The paper describes an improved method for detecting web sites infected with a drive-by-download exploit. This type of exploit allows a hacker to deliver a computer virus to a victim's computer simply by luring the victim to the web site, for example by embedding the URL in an email sent to the victim. Exisiting methods for detection called low interaction honeyclients suffer from high rates of missed infections (false negatives). Low interaction honeyclients emulate sufficient functionality of a real web browser to allow web site executable content to be retrieved and searched for patterns known to be associated with drive-by-download exploits. Unfortunately, hackers have responded to the development of this technique by creating code obfuscation tools that randomly rewrite expoit code on-the-fly so it doesn't match known signatures.

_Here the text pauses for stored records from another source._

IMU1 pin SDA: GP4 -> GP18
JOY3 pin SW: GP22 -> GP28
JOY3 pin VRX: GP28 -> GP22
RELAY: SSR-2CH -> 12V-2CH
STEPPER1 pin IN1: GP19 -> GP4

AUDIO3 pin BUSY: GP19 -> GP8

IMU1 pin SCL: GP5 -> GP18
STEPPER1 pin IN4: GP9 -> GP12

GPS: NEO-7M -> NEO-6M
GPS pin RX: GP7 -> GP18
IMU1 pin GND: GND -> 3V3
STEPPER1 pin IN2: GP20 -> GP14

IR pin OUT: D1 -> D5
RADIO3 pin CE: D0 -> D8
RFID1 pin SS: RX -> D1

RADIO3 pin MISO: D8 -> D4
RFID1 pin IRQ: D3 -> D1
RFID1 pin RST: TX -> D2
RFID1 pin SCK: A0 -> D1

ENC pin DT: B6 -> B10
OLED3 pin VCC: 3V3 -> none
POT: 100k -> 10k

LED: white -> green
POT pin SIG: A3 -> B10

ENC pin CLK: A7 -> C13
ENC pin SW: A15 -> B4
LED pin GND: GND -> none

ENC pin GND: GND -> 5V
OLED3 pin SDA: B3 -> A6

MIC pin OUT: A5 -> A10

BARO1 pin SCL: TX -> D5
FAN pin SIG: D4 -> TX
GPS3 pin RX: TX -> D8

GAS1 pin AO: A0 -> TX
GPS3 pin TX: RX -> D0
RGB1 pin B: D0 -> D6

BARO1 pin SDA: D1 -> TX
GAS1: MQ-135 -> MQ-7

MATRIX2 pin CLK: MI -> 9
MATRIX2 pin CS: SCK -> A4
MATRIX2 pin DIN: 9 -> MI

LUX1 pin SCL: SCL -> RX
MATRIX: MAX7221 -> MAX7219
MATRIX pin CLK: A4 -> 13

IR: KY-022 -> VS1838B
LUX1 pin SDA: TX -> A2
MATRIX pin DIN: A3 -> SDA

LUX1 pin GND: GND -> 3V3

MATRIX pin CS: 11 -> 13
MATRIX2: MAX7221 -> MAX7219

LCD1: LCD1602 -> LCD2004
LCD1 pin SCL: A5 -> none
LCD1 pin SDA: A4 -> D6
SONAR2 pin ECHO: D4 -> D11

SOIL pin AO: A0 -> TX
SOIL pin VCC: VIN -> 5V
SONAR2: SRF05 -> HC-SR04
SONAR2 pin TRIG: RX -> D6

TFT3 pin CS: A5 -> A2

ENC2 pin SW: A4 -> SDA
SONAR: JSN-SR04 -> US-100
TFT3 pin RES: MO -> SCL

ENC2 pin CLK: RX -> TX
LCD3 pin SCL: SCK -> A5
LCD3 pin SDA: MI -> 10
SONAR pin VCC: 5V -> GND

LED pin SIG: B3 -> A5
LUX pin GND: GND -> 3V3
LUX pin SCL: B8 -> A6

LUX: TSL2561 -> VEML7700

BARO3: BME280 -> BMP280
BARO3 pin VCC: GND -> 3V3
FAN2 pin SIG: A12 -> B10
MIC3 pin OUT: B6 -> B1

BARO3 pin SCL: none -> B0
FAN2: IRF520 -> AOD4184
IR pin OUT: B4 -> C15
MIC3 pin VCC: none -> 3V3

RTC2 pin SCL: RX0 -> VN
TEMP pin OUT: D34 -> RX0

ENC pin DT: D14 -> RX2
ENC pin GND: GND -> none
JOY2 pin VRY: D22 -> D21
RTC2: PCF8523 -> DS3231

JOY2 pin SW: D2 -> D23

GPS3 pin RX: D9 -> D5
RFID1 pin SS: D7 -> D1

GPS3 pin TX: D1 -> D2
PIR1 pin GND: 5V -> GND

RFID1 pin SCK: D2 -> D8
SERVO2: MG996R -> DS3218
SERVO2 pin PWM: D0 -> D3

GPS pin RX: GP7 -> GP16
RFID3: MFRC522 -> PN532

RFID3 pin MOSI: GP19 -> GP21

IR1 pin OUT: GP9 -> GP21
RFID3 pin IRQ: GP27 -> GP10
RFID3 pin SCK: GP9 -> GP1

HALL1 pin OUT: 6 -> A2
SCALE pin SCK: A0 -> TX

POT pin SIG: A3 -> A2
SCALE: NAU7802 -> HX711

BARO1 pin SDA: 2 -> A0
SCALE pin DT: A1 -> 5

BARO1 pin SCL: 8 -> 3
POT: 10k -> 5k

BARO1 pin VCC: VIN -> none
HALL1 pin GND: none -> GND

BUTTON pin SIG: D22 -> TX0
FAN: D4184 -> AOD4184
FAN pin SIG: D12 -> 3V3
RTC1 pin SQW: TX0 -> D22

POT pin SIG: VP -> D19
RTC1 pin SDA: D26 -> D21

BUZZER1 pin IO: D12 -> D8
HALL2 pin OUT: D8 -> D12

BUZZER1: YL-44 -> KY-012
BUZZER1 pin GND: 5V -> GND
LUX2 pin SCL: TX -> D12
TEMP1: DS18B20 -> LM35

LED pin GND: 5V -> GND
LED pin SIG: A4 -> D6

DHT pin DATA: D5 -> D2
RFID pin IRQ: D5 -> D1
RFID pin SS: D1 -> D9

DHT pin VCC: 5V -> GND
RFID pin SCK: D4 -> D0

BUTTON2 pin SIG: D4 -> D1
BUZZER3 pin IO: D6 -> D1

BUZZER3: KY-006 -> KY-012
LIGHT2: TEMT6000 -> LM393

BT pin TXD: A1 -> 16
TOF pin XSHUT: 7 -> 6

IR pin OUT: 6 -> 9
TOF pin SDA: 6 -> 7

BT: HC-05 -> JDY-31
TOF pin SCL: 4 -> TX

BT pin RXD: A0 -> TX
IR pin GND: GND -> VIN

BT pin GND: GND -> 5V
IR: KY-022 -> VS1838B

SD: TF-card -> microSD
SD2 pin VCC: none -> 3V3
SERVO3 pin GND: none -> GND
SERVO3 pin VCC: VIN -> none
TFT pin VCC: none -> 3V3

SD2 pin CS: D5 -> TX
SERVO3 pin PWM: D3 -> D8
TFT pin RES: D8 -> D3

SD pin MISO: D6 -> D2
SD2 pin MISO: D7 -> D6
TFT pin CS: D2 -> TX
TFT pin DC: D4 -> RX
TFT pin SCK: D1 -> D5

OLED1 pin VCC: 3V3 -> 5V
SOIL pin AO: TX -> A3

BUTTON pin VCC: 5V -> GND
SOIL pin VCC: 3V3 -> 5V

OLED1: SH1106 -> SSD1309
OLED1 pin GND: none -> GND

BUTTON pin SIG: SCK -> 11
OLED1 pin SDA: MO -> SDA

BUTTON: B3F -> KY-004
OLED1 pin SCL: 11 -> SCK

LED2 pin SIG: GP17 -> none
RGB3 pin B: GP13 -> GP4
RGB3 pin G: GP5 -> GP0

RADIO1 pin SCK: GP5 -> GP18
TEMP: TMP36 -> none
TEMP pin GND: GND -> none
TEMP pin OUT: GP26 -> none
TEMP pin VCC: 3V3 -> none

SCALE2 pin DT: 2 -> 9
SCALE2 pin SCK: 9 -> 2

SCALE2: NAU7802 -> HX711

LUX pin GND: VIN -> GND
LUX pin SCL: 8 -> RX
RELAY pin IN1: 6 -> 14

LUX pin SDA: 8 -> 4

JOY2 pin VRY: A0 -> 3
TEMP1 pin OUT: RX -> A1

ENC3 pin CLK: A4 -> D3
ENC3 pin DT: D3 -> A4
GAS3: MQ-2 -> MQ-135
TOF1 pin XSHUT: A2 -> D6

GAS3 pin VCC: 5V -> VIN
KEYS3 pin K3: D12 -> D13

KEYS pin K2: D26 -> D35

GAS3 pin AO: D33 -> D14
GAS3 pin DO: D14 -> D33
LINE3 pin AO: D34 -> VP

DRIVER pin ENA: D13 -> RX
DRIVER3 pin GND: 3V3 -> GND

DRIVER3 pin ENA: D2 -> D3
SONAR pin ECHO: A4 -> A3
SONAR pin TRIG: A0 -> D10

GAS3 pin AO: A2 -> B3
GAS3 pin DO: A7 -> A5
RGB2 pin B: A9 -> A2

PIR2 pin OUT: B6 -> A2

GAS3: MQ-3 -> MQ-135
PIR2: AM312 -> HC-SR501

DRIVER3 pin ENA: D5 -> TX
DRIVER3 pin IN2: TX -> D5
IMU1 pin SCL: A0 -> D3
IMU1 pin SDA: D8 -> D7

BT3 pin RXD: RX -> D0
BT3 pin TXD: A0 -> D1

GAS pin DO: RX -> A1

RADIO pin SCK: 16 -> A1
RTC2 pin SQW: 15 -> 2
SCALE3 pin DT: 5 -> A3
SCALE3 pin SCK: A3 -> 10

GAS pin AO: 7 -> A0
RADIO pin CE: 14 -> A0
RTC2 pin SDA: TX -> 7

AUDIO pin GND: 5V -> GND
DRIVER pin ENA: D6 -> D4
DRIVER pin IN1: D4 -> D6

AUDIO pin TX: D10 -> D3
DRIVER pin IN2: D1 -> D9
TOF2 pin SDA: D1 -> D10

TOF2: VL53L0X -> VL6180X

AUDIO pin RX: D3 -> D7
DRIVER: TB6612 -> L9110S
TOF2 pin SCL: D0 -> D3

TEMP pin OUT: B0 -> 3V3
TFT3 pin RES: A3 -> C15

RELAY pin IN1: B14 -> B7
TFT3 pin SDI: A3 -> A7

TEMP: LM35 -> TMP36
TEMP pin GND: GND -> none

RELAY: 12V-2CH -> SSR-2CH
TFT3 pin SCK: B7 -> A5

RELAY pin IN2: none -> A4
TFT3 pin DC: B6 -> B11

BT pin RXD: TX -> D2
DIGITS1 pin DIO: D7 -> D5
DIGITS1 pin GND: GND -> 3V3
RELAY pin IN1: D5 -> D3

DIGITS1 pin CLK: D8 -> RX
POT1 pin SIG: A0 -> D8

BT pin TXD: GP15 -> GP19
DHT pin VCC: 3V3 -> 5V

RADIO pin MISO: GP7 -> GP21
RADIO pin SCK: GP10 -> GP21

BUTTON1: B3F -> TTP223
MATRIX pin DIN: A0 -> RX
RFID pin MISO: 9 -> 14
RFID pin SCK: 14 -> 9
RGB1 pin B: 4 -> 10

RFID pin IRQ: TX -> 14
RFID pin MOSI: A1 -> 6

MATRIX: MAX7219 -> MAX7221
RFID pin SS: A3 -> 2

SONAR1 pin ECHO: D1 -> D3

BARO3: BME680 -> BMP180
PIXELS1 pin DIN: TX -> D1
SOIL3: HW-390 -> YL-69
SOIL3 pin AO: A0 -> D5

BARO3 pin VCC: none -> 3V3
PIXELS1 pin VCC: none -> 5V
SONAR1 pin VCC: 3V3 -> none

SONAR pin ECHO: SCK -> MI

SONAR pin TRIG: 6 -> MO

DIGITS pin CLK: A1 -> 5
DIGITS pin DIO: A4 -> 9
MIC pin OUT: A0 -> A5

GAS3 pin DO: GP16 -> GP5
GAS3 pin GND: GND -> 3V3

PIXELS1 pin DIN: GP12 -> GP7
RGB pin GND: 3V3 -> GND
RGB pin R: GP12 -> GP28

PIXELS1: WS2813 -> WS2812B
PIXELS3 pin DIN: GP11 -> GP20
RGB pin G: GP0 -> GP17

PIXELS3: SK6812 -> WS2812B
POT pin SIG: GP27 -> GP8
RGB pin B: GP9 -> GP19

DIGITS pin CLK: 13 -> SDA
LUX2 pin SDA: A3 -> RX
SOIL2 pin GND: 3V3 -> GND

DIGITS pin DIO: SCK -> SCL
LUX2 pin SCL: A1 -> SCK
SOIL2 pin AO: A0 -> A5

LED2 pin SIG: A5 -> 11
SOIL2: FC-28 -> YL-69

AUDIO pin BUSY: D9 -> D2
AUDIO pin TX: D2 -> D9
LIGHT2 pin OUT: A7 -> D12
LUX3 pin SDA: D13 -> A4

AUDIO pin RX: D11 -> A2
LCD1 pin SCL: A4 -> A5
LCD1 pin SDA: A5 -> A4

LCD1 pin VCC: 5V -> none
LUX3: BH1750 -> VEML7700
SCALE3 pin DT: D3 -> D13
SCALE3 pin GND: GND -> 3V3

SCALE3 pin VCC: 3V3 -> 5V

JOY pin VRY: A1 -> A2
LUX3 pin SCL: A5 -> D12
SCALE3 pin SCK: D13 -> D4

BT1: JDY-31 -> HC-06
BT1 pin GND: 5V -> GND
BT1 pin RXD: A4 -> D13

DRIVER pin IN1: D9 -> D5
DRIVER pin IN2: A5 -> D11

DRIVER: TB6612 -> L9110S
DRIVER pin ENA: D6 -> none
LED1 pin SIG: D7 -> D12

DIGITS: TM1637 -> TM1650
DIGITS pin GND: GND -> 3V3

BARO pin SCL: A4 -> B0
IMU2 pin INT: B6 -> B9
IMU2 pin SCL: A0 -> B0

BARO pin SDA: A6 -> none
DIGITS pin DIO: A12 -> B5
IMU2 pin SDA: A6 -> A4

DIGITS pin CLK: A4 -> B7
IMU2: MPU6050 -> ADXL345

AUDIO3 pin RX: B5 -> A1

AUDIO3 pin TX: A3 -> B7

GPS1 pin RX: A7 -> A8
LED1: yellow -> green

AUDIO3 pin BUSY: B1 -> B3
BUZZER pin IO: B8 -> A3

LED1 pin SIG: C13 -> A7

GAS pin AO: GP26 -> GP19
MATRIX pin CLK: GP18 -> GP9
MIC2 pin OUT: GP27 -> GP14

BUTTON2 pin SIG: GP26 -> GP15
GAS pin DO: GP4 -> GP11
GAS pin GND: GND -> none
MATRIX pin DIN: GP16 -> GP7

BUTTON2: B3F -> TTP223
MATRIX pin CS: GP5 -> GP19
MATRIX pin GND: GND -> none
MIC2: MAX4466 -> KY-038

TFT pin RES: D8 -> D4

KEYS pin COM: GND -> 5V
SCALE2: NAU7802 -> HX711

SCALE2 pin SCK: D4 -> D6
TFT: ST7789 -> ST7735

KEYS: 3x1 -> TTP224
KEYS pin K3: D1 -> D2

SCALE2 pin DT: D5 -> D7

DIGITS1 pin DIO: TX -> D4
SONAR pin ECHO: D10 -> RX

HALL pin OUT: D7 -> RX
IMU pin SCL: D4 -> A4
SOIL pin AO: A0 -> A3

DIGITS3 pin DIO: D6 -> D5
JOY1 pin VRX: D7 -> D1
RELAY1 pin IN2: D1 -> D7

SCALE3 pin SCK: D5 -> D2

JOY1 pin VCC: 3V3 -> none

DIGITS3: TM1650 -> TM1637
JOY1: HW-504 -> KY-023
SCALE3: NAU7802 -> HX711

Masood's main contribution described in this paper is to reduce the missed infection rate by implementing de-obfuscation techniques within a low interaction honeyclient. Code de-obfuscation attempts to transform multiple reordered versions of the same exploit into a single canonical version allowing more reliable matching against known drive-by-download exploit signatures. He has implemented this idea as an opensource tool called YALIH (Yet Another Low Interaction Honeyclient) and shown that YALIH achieves a significantly lower missed infection rate compared to other well-known low interaction honeyclients (Monkey-Spider, HoneyC, SpyBye and Thug).